***** WORKING DATA *****

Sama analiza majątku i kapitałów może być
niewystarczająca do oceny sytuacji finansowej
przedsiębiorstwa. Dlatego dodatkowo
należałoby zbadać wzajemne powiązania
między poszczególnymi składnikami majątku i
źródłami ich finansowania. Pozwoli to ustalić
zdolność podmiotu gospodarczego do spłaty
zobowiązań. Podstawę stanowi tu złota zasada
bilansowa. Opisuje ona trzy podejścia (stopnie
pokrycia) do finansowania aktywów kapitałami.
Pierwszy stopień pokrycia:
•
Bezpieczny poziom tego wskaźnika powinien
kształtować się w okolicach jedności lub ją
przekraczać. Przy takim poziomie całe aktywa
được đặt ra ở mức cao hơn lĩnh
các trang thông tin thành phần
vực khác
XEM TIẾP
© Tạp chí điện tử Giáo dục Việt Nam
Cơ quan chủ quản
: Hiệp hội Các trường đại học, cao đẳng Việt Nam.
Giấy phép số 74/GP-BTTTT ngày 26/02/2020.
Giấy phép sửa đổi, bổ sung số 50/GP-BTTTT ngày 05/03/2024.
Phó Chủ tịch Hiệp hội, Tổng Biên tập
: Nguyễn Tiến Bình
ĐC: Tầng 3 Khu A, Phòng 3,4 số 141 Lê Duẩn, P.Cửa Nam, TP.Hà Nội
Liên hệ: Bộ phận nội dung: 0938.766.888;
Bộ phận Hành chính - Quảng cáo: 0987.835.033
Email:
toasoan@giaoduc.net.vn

*****
***** WORKING DATA *****

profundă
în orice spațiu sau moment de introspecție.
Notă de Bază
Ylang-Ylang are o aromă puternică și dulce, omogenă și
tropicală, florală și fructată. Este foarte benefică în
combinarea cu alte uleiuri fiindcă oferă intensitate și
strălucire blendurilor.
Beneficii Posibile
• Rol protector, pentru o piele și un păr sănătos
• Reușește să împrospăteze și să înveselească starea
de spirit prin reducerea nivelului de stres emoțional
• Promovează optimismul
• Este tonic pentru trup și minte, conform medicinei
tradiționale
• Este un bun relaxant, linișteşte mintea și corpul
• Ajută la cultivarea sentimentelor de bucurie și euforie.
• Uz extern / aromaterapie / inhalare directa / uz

*****

▶ [REQUIRED WORK]:
Set down, exactly as they appear above, all lines from the one that has "Bộ phận Hành chính - Quảng cáo: 0987.835.033" down to the one that has "toasoan@giaoduc.net.vn", including those two and no others.

▶ [ANSWER FOR THIS EXERCISE]:
Bộ phận Hành chính - Quảng cáo: 0987.835.033
Email:
toasoan@giaoduc.net.vn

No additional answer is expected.